Texas K-9 sniffs out estimated $1.7 million worth of marijuana, mushroom-laced candy bars in traffic stop, deputies say

A Texas K-9 discovered an estimated $1.7 million worth of marijuana and mushroom-laced candy bars during a traffic stop in North Texas last week, authorities said. 

In a Facebook post Saturday, Wise County Sheriff Lane Akin said a deputy stopped a white Toyota Tacoma pickup truck pulling a U-Haul van trailer after it was spotted swerving erratically. Wise County is located in the Dallas-Fort Worth metro area. 

The driver, who Akin described as “exceedingly nervous,” told the officer that he and his grandmother, who was sitting in the passenger seat, were headed to a funeral in Southeast Texas. 

The grandmother, however, told the officer a different story, explaining that the two were driving to Tennessee and had a trailer full of furniture with them, Akin said.

Texas K-9 sniffs out estimated $1.7 million worth of marijuana, mushroom-laced candy bars in traffic stop, deputies say
A K-9 for the Wise County Sheriff’s Office in Texas who discovered an estimated $1.7 million worth of marijuana and candy bars laced with psychedelic mushrooms during a traffic stop. Jan. 21, 2023. 

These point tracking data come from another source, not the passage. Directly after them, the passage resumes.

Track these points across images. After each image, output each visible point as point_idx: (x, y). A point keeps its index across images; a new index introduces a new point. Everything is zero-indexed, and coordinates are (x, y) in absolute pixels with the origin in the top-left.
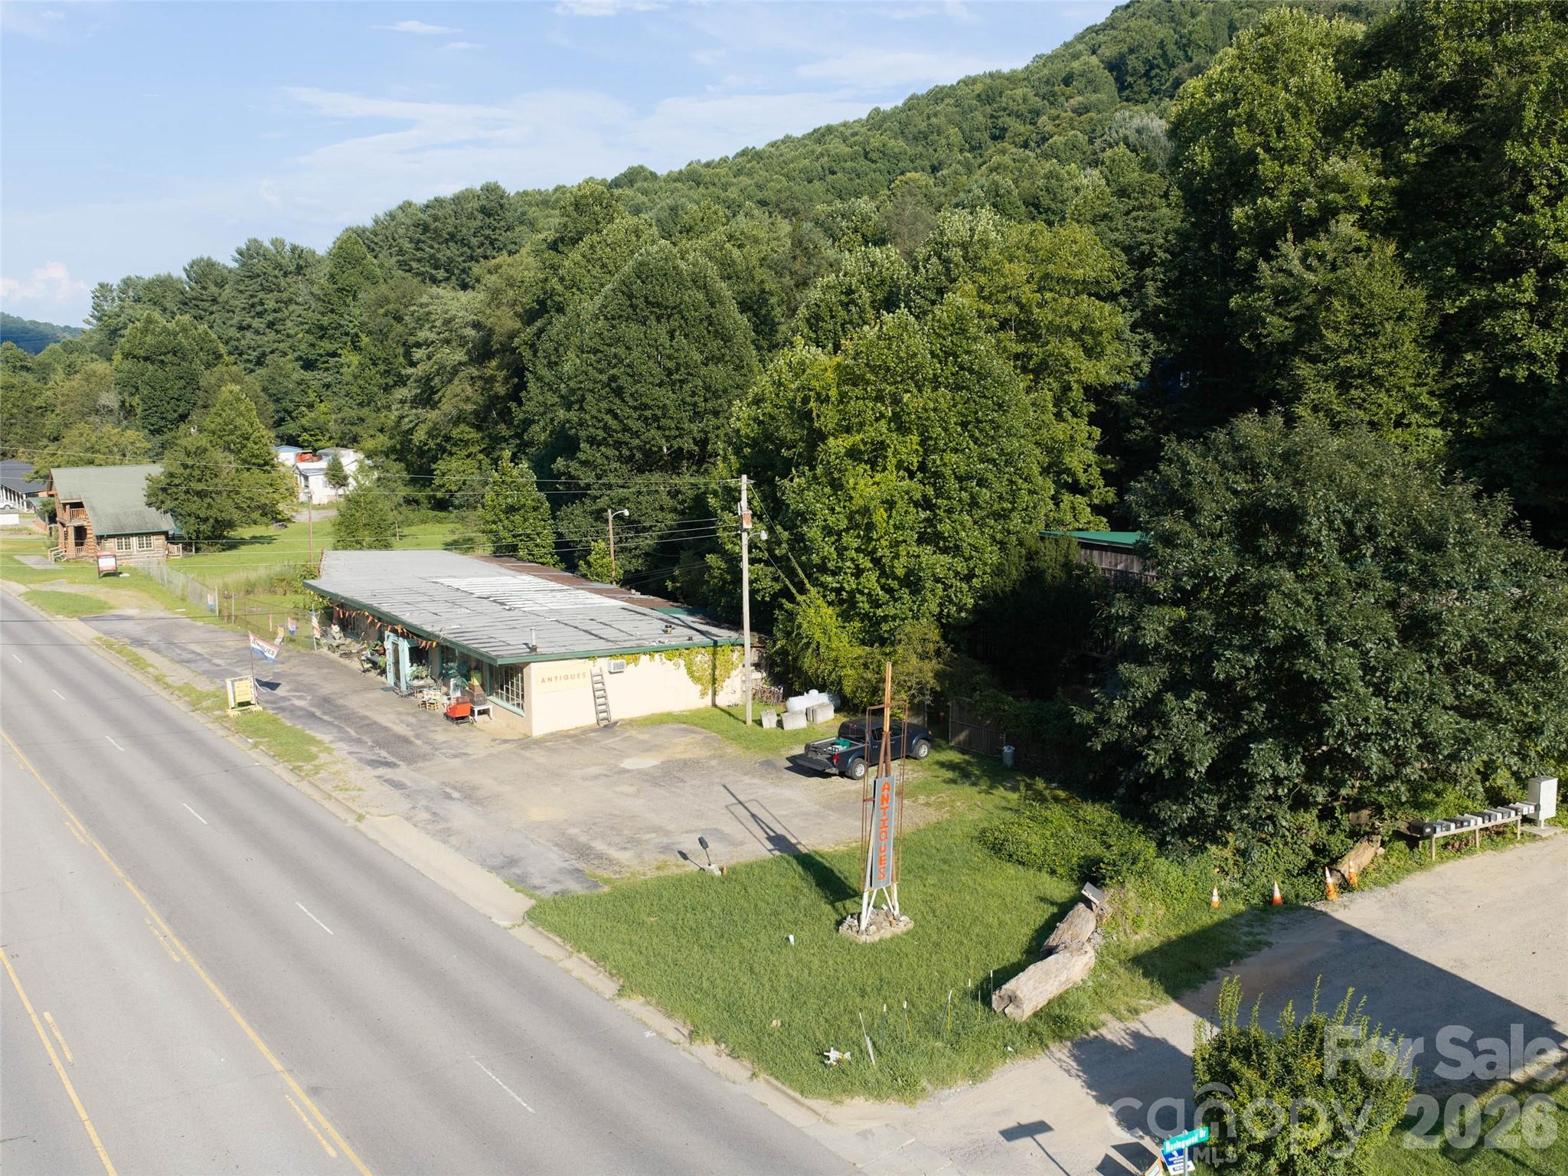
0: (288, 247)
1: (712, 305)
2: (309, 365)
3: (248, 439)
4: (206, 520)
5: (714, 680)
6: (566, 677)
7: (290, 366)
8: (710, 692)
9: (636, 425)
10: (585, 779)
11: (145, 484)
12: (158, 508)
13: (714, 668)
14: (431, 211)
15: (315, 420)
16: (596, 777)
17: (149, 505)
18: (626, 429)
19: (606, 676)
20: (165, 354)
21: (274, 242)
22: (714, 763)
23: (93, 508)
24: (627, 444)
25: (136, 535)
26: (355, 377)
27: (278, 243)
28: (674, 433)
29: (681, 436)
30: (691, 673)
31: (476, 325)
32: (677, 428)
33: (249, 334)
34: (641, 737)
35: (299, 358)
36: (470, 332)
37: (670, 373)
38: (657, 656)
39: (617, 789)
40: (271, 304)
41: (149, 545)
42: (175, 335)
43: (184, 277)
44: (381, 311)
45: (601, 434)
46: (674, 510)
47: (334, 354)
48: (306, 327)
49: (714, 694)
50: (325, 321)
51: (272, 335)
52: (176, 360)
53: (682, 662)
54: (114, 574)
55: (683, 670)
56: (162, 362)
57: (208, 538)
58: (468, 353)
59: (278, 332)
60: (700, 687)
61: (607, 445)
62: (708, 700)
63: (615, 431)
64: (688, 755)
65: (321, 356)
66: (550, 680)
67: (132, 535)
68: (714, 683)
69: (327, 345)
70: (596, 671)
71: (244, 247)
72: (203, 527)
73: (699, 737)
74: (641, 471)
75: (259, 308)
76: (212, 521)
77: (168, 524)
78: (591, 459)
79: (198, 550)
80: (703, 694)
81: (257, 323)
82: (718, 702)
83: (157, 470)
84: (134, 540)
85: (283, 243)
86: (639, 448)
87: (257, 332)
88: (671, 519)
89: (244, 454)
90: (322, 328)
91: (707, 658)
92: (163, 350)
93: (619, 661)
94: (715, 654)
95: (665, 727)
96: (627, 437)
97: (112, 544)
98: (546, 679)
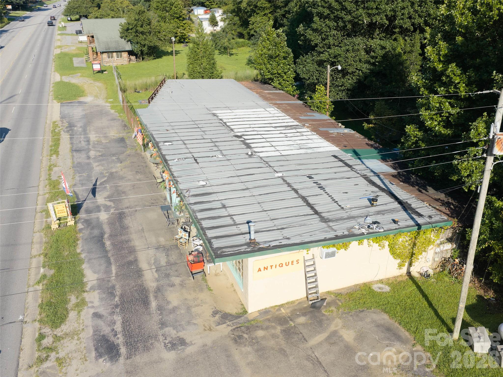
3: (173, 5)
4: (144, 46)
11: (119, 28)
12: (125, 39)
13: (414, 245)
17: (122, 37)
18: (344, 8)
23: (98, 39)
24: (342, 18)
25: (115, 52)
28: (374, 11)
29: (378, 14)
32: (377, 8)
38: (365, 240)
41: (121, 56)
45: (327, 12)
46: (368, 62)
49: (410, 265)
53: (386, 244)
54: (101, 71)
55: (387, 249)
57: (147, 54)
60: (398, 261)
61: (330, 19)
62: (404, 270)
66: (266, 268)
67: (114, 52)
68: (411, 257)
70: (309, 257)
72: (143, 49)
74: (349, 35)
76: (146, 46)
77: (129, 47)
78: (320, 28)
79: (143, 59)
80: (400, 266)
82: (412, 272)
83: (123, 21)
84: (115, 54)
86: (350, 21)
88: (365, 67)
89: (172, 12)
91: (409, 238)
93: (331, 248)
96: (342, 14)
97: (105, 55)
98: (262, 269)
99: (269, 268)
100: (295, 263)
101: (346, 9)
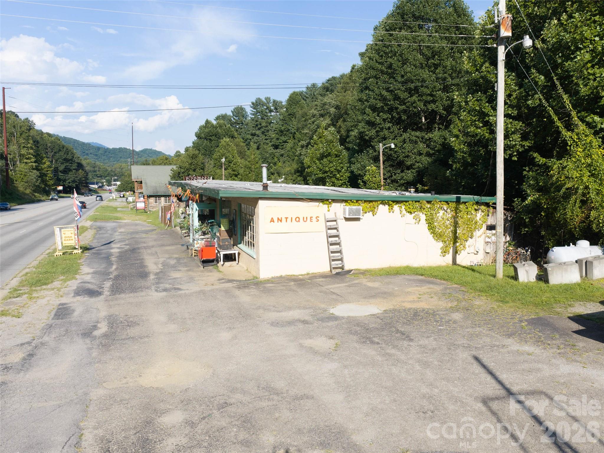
0: (272, 101)
2: (276, 147)
3: (231, 163)
5: (455, 239)
6: (298, 219)
7: (269, 148)
8: (451, 251)
9: (403, 95)
11: (170, 173)
13: (456, 225)
15: (276, 170)
16: (291, 323)
18: (396, 98)
19: (342, 224)
20: (211, 136)
21: (266, 99)
23: (146, 183)
25: (164, 196)
26: (291, 148)
27: (268, 99)
30: (431, 228)
31: (337, 107)
32: (431, 95)
33: (255, 137)
34: (370, 284)
35: (273, 145)
38: (396, 207)
40: (264, 124)
42: (216, 128)
43: (232, 115)
44: (304, 119)
46: (428, 155)
47: (285, 142)
48: (276, 132)
49: (456, 252)
50: (283, 128)
51: (264, 137)
52: (217, 139)
53: (423, 217)
54: (145, 211)
55: (423, 225)
56: (210, 139)
59: (266, 135)
60: (441, 244)
62: (449, 258)
64: (422, 305)
65: (280, 143)
66: (280, 220)
67: (161, 196)
68: (455, 242)
69: (283, 138)
70: (331, 216)
71: (255, 102)
73: (437, 288)
75: (259, 126)
80: (444, 252)
81: (258, 132)
82: (458, 261)
83: (175, 167)
85: (269, 98)
86: (405, 111)
87: (258, 136)
90: (282, 131)
91: (450, 215)
92: (211, 134)
93: (354, 207)
94: (456, 209)
95: (401, 277)
96: (396, 104)
97: (152, 200)
98: (276, 220)
99: (284, 220)
100: (314, 219)
101: (399, 98)
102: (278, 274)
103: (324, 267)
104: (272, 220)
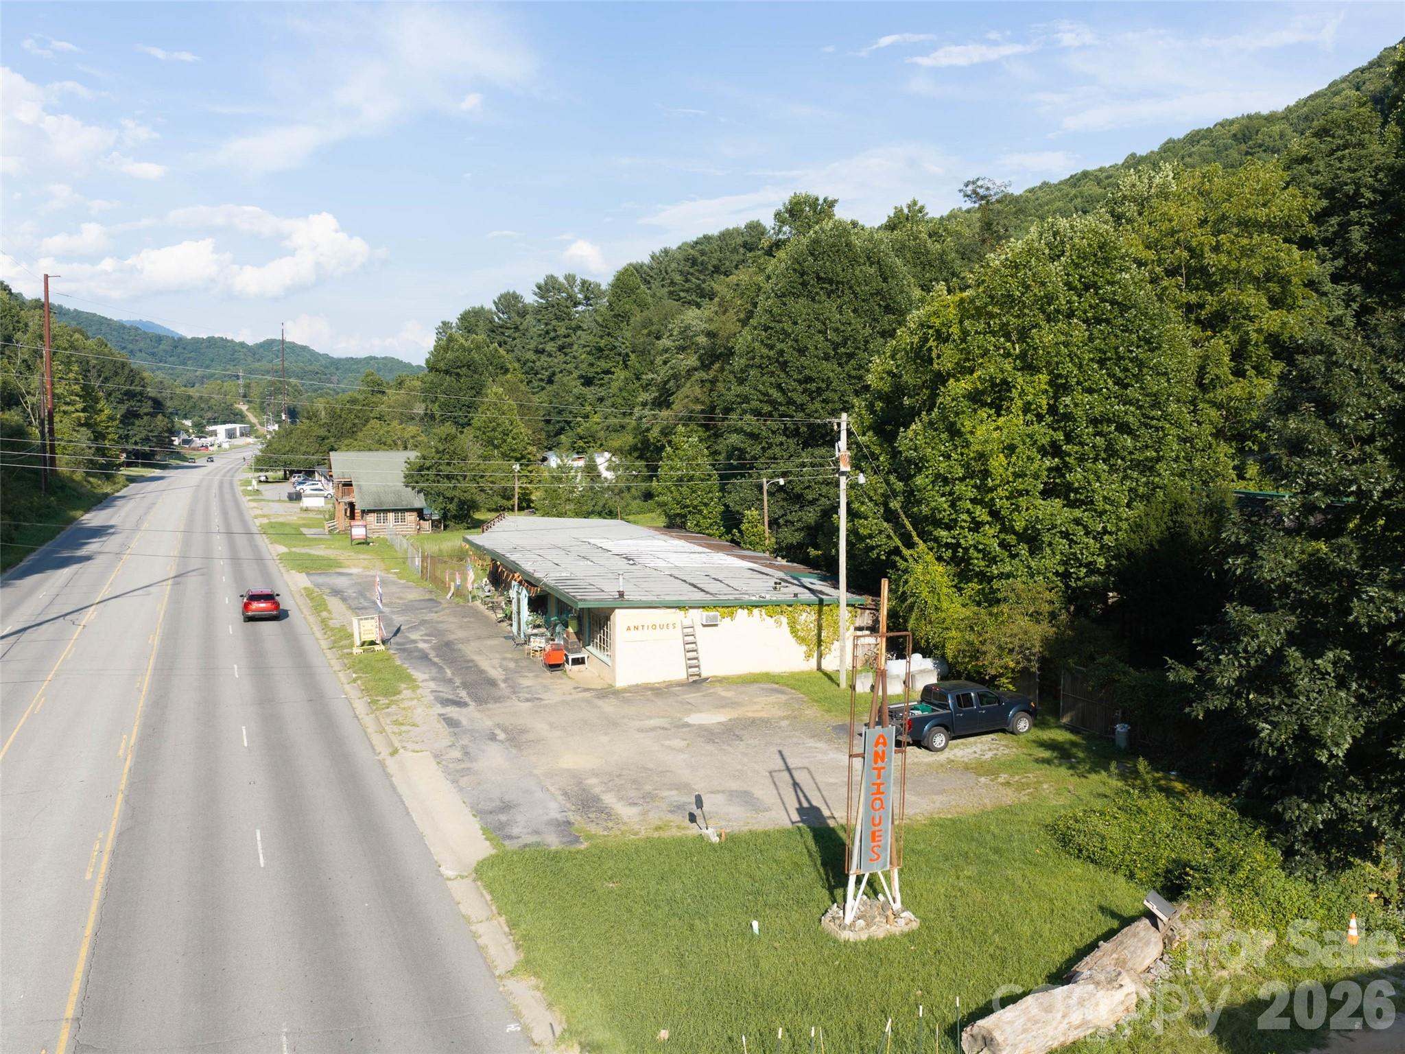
0: (578, 282)
1: (885, 280)
2: (588, 382)
3: (508, 435)
4: (451, 500)
5: (819, 642)
6: (654, 627)
7: (574, 383)
8: (815, 655)
9: (800, 398)
10: (640, 730)
11: (404, 466)
12: (413, 488)
13: (820, 628)
14: (699, 247)
15: (588, 429)
16: (653, 729)
17: (407, 486)
19: (699, 630)
20: (460, 367)
21: (566, 278)
22: (784, 723)
23: (358, 487)
25: (393, 511)
26: (621, 390)
27: (570, 278)
30: (794, 631)
31: (710, 335)
33: (544, 358)
34: (724, 694)
35: (581, 377)
36: (702, 340)
37: (836, 346)
38: (756, 611)
39: (667, 743)
40: (562, 331)
41: (403, 520)
42: (470, 351)
43: (494, 309)
44: (645, 332)
47: (607, 372)
48: (588, 349)
49: (820, 656)
50: (602, 343)
51: (561, 358)
52: (470, 373)
53: (784, 620)
54: (365, 542)
55: (785, 629)
56: (458, 374)
57: (455, 517)
58: (700, 358)
59: (566, 354)
60: (804, 648)
62: (813, 664)
63: (780, 404)
64: (763, 714)
65: (597, 373)
66: (636, 628)
67: (389, 511)
68: (819, 645)
69: (603, 365)
70: (687, 623)
71: (542, 282)
72: (449, 506)
73: (784, 698)
75: (552, 334)
76: (456, 500)
77: (419, 502)
79: (446, 527)
80: (808, 656)
81: (550, 347)
82: (825, 666)
83: (413, 455)
84: (391, 516)
85: (574, 277)
86: (804, 421)
87: (550, 355)
89: (505, 448)
90: (600, 350)
91: (814, 617)
92: (459, 364)
93: (712, 613)
94: (820, 612)
95: (756, 686)
97: (371, 518)
98: (632, 628)
99: (640, 628)
100: (671, 626)
102: (633, 682)
103: (680, 674)
104: (629, 629)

Wise County Sheriff’s Office/Facebook


When K-9 Benni arrived on scene, he quickly detected “wafting scents” and alerted deputies, the sheriff detailed. When they opened the trailer, they discovered no furniture, but instead 31 sealed moving boxes which included 840 pounds of marijuana, 242 pounds of “candy bars infused with psilocybin mushrooms,” and 1,100 THC vape cartridges. 

The entire haul had an estimated value of $1.7 million, Akin said. 

The driver and his grandmother were both arrested on multiple charges of possession of controlled substances. Their bond was set at $70,000 each, according to Akin. Their names were not released. 

The Wise County Messenger newspaper reported that the two suspects later told officers they were originally from Temecula, California, and had traveled from Las Vegas. 

K-9 units are difficult to fool, as they have 200 million olfactory receptors, as opposed to the five million that humans have, Akin noted.